News from the Levels 6


Buddy and Henry on the road. (Matilda Temperley)

Buddy and Henry on the road. (Matilda Temperley)

Matilda Temperley’s photograph for edition 5.

Read more about Matilda's project on Kickstarter.


Stories from residents on the Levels ...

A Schoolboy living in Muchelney
I live in the village of Muchelney with my brother, sister and parents. Almost every year at least one of the roads into the village floods, so we are all rather accustomed to flooding. The floods of last winter through were far worse and lasted far longer than we had foreseen which made things a little more difficult.
The floods came down far faster than previous years which meant there was only a couple of days when we were able to drive the 4 x 4 that my dad had bought specifically to be able to get through floods. It was especially unfortunate for my mum as her car was parked between Muchelney and Thorney and was trapped for the duration of the flooding. After two cars got stuck trying to drive along the flooded roads ,we stopped using our car and had to resort to the canoe which we had bought to get through the floods of last year.
For a few weeks we canoed through the waters, carrying the boat and all its contents over the hill in the middle of the floods and then took the car parked on the other side of the water.

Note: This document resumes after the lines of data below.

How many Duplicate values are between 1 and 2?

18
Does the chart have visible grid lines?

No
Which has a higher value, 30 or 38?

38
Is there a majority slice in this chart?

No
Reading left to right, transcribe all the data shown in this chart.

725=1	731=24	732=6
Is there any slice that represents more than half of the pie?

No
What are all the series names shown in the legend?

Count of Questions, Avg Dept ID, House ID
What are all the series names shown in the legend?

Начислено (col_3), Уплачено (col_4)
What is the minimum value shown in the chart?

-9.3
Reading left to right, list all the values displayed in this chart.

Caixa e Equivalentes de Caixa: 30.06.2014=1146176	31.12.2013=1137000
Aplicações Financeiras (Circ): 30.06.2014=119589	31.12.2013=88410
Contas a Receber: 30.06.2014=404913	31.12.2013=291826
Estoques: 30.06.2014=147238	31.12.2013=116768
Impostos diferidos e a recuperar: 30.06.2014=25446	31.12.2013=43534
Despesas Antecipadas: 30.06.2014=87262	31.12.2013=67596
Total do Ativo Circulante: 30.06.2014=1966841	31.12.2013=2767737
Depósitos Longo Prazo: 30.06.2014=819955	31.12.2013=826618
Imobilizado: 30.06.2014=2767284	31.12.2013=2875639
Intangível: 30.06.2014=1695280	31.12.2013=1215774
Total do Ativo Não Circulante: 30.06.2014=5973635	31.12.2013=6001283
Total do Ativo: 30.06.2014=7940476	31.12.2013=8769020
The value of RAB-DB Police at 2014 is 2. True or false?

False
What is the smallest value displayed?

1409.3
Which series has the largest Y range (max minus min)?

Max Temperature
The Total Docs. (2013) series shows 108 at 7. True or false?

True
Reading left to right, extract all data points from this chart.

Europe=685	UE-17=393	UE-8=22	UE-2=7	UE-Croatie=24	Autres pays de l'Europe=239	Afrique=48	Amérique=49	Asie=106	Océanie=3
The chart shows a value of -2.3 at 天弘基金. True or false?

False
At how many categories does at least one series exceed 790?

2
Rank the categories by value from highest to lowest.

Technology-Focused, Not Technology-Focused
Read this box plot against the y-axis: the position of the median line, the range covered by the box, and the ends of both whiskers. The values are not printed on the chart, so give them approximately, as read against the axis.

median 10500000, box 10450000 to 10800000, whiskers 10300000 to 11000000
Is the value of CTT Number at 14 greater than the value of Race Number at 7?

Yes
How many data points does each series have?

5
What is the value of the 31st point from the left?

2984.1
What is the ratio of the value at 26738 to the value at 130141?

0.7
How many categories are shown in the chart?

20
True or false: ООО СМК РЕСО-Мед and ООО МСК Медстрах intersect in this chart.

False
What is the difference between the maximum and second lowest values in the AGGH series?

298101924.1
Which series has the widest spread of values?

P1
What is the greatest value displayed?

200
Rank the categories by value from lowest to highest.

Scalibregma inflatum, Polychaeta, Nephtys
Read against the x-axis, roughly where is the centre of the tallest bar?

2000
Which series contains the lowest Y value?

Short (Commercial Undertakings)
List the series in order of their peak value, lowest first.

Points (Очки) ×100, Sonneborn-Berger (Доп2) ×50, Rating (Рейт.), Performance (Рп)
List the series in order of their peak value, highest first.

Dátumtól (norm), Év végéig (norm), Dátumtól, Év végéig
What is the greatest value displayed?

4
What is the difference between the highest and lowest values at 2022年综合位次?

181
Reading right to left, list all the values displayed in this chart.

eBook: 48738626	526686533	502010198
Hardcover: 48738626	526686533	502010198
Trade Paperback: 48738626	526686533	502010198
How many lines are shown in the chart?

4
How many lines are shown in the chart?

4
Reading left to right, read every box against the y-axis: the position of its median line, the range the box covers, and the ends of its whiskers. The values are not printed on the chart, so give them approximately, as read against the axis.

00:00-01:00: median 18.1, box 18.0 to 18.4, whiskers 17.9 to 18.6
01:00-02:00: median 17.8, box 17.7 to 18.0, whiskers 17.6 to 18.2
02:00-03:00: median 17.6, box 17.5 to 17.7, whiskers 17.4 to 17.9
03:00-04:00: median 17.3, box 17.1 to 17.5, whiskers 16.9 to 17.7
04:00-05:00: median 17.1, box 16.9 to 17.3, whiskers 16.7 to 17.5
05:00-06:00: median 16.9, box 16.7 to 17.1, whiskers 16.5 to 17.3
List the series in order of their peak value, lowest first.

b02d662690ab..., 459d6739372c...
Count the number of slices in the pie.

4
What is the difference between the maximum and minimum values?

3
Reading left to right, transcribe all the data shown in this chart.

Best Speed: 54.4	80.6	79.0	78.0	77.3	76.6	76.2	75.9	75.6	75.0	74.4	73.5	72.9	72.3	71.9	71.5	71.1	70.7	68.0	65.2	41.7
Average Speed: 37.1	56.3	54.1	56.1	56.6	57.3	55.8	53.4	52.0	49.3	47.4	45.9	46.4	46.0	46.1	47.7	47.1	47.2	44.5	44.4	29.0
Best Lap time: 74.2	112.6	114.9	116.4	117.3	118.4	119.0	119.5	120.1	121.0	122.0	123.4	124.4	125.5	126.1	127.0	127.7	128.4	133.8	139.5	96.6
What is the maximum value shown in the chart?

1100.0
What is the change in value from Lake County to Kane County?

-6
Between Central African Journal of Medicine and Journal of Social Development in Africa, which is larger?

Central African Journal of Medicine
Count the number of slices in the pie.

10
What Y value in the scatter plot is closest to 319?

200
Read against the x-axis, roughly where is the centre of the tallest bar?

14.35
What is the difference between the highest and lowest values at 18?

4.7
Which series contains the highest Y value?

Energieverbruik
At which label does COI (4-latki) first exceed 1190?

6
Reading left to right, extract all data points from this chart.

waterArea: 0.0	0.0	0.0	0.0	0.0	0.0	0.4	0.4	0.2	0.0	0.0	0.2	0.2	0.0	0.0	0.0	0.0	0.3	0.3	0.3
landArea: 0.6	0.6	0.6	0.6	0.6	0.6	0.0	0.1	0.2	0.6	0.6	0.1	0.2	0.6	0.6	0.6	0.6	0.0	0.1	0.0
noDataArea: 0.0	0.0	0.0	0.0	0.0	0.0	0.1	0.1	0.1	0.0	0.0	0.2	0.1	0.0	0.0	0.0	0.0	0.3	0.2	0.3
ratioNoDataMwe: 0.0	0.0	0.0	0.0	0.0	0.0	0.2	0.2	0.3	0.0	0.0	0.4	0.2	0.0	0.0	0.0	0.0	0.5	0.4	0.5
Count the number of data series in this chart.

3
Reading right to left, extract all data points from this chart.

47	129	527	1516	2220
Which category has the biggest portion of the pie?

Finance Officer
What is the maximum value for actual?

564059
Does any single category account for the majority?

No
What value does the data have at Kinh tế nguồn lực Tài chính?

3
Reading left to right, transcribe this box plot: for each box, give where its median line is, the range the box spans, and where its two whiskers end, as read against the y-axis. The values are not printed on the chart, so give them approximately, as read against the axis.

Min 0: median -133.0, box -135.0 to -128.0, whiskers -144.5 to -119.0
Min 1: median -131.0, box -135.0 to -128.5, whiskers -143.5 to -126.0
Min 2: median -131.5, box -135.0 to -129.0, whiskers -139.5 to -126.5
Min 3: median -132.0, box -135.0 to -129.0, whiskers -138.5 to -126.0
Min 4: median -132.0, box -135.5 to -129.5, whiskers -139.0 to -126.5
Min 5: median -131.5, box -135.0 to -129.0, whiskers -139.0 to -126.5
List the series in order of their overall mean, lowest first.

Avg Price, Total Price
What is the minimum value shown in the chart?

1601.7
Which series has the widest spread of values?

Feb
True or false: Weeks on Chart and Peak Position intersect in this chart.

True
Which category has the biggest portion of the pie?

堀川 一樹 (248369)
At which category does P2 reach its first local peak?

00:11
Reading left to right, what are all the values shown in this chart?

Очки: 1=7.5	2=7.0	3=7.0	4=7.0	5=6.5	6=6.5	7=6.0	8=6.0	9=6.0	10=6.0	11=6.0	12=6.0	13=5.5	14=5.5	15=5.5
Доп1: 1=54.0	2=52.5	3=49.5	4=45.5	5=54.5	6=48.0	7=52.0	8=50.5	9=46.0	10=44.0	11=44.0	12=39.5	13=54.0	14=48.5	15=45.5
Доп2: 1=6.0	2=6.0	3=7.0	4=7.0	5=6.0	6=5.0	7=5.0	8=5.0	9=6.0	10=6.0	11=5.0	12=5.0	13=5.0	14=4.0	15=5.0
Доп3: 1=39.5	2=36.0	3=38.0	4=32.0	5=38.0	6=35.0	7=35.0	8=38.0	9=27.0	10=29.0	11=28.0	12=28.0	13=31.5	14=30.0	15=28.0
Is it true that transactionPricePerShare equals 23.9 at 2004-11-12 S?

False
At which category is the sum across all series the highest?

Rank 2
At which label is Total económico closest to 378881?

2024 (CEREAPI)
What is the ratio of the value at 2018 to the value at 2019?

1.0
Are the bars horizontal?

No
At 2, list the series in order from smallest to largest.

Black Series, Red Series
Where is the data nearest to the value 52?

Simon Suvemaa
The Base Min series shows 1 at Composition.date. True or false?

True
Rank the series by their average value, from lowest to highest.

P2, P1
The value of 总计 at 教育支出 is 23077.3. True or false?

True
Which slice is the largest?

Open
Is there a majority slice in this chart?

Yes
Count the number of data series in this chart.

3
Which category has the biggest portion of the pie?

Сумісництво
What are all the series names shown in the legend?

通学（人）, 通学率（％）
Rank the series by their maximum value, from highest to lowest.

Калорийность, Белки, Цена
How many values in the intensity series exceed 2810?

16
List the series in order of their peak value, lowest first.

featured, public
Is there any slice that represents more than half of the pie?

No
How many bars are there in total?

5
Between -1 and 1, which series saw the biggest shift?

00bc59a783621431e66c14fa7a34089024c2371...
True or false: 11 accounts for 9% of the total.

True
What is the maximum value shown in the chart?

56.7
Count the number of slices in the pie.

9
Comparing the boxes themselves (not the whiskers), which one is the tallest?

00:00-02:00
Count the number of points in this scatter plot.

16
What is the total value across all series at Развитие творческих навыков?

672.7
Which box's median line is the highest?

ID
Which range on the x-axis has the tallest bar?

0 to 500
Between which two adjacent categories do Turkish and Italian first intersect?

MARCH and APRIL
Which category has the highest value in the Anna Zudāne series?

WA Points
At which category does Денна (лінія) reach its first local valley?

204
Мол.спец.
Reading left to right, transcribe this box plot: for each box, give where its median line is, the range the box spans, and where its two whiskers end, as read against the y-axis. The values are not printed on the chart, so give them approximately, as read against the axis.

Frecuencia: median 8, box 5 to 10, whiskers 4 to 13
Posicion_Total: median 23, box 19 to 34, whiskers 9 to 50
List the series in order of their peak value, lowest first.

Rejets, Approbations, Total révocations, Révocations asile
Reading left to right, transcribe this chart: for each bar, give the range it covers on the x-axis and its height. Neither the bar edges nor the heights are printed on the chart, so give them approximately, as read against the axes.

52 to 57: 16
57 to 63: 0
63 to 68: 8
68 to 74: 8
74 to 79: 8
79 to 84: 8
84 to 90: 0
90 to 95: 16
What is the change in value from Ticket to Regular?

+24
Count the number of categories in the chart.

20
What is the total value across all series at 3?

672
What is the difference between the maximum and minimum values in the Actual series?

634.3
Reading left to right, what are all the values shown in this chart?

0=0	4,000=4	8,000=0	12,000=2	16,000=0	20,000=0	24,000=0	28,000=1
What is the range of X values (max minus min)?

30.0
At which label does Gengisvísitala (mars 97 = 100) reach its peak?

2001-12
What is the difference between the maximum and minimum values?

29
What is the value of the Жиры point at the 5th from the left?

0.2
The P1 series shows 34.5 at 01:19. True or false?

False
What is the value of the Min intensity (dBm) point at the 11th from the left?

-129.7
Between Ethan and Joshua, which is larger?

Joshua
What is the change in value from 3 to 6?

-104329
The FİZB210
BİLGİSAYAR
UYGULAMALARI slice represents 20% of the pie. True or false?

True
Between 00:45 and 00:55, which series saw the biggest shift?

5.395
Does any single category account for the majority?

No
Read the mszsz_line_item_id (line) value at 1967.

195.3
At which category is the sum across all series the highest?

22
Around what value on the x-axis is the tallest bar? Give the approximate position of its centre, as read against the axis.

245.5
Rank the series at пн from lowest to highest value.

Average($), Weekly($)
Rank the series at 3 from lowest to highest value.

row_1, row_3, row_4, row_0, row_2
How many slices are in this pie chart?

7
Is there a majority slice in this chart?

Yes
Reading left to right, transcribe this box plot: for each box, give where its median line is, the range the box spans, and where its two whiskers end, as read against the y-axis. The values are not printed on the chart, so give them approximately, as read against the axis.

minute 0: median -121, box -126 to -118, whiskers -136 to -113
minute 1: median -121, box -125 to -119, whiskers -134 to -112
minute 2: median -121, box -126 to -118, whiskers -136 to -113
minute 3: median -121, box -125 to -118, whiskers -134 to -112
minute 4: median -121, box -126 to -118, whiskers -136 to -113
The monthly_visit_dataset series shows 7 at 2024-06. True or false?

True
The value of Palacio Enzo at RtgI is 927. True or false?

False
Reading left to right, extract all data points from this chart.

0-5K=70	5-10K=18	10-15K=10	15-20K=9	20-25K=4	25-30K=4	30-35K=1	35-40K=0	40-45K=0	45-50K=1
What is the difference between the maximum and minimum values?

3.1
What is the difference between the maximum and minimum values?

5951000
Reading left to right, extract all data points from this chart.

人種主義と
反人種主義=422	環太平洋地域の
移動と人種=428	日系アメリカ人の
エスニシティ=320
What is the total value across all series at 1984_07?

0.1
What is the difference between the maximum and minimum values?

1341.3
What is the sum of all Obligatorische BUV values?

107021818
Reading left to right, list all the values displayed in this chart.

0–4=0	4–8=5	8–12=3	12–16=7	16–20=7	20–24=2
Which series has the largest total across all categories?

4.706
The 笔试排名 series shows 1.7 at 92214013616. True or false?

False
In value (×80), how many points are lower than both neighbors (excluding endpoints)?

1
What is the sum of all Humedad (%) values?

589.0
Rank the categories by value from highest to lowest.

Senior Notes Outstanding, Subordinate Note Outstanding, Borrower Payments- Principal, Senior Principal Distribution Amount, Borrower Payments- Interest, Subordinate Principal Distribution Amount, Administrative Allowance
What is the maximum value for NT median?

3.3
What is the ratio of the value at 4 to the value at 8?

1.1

The main issue was that it was unsafe to take this trip in the dark due to the risk of hitting something that might sink the boat. This meant that for a few weeks when I was required to stay late at school in Taunton, I had to board and abandon our house.
This situation was rectified by several fire engines showing up, manned by firemen from across the country, which gave lifts through the water during dark. This continued very effectively until one of the fire engines accidently drove off the road’s edge and had to be rescued by another appliance. At this point they stopped.
The replacement was a sort of tank-like vehicle. It was brought in by the army and was a Norwegian armoured personnel carrier that was designed for going through snow. It was probably the most deafeningly loud experience of my life but was dryer than the alternative.
Going to the shops was especially interesting as it required our catching a police power boat and then walking about half a mile to get to the nearest shops.
The village was very lucky on the whole as transport was arranged as quickly as expected and a huge number of people were extremely generous donating food and vital supplies to cut-off villages, as well as the London Boat Show who donated a power boat to the village, and, of course, the men and women of the emergency services who manned the fire engines and other vehicles that allowed us to maintain some semblance of normality.
James McLeod

An Aller Farmer
As farmers we are grateful for the support of others and it has been heartening to witness the whole community pulling together over the last few months. Going forward, we would ask everyone to continue to think of all the householders and businesses affected by the floods and how we can all work to create a local solution to the problems we have encountered.
Andrew Maltby

A Bird Watcher
The strange watery landscape came as a wonderful habitat to thousands of birds. The sky was alive with wheeling lapwing, glittering dunlin and golden plover; heron, snipe and egret occupied the few unflooded droves and hundreds of teal and wigeon bobbed on the moors, their ceaseless whistling filling the air night and day. There were, alas, casualties of these unusual conditions; the barn owls on Beer Moor have not been seen since the autumn having lost their food source to the waters.
Peter Merry

The Parrett Cafe, Langport
The floods have hit us all in different ways. People’s homes, businesses and livelihoods have been destroyed, not always with flood water in their premises, but also by not having access to villages they needed or being trapped in villages they lived in. The one thing that has kept everyone strong through this is the true community spirit within Somerset. This spirit has ridden in everyone, from farmers using their tractors to get locals out of villages, to businesses donating time and money towards MuchThorn Wings, a local charity set up by Clare Paul at the Parrett Cafe in Langport. This charity has helped residents of Muchelney and Thorney though the floods with supplies of clean drinking water, ready meals and cleaning supplies. It also helped fund different ways of getting to and from flooded villages, including a boat at Muchelney and Water Wings at Thorney. We are continuing to help with the clean-up and to inform tourists that Somerset is open for business our lovely county is no longer under water and can now be fully explored.